The problem is that this is patently false. There is abundant evidence that vaping is much safer than smoking and that smokers who switch to vaping experience an immediate and dramatic improvement in their health, especially in respiratory symptoms and lung function. Several studies by Dr. Riccardo Polosa and his colleagues have demonstrated significant improvement in respiratory symptoms and objectively measured lung function (spirometry) among smokers who switched to electronic cigarettes. Positive effects on health were observed for patients with both asthma and COPD. And while the improvement was most dramatic for smokers who switched completely to vaping, many of the dual users who cut down substantially on the amount they smoked did experience health improvement. Dr. Polosa also found that smokers with hypertension who switched to e-cigarettes experienced a significant decrease in their blood pressure.
While we can argue about the potential long-term risks associated with vaping, it is simply not the case that e-cigarettes have no credible public health value in real world use. What do you call more than one million smokers quitting using e-cigarettes? If that doesn't have public health value, then I don't know what does. And that is a conservative estimate, since there are an estimated 2.5 million ex-smokers who currently vape. (While some of them may represent ex-smokers who picked up vaping, the vast majority almost certainly are smokers who switched to vaping.)
The New York State Department of Health is also being irresponsible in its direct communications to the public. In a press release issued just 2 days ago, it incorrectly claimed that e-cigarettes are a form of tobacco use. The truth is that e-cigarettes are not a form of tobacco use because they don't actually contain any tobacco. They are no more a form of tobacco use than nicotine replacement therapy. We don't say that using the nicotine patch is a form of tobacco use. Neither is vaping.

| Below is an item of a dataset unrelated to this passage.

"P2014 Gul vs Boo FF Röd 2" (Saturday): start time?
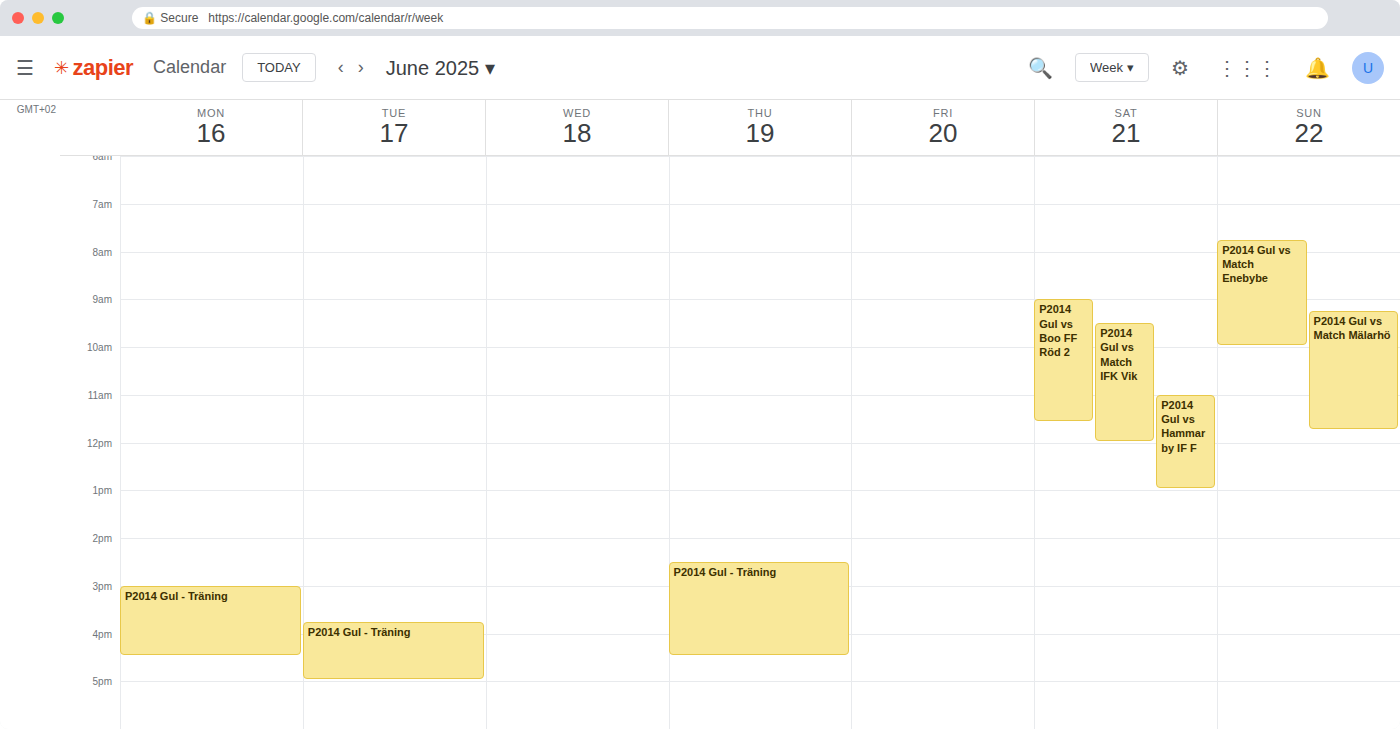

The department, in the same press release, claimed that e-cigarette use can be a gateway to nicotine addiction. There is no evidence to support this conclusion. Despite dramatic increases in youth e-cigarette use, the prevalence of nonsmoking youth who have become regular users of e-cigarettes (and thus potentially addicted) is miniscule. Thus, the current evidence is that e-cigarettes actually have a very low potential to serve as a gateway to nicotine addiction.
New York's own data demonstrate that e-cigarettes are not serving as a gateway to smoking. Despite a doubling of e-cigarette use among youth between 2014 and 2016, youth smoking in New York in 2016 reached a historic low. Current smoking among youth in 2016 was only 4.3%.
In fact, while e-cigarette use among youth in New York state rose dramatically from 10.5% in 2014 to 20.6% in 2016, youth smoking plummeted from 7.3% to 4.3%. And if you go back to 2012, when youth e-cigarette use wasn't even measured, the decline in youth smoking is from 11.9% to 4.3%. These data are simply not consistent with the hypothesis that e-cigarette use is a gateway to smoking among youth. If anything, it appears that e-cigarettes may be contributing to the further de-normalization of youth smoking. The emergence of a vaping culture appears to serve as an alternative to the smoking culture, not the other way around.
The rest of the story is that the New York Department of Health is spreading dangerous misinformation and irresponsible medical advice that has the potential to do public health damage. Hopefully, they will correct this misinformation and retract their misguided advice to physicians. They need to do this in order to prevent the unintended effect of their communications, which is to promote smoking by protecting it from competition by vaping products.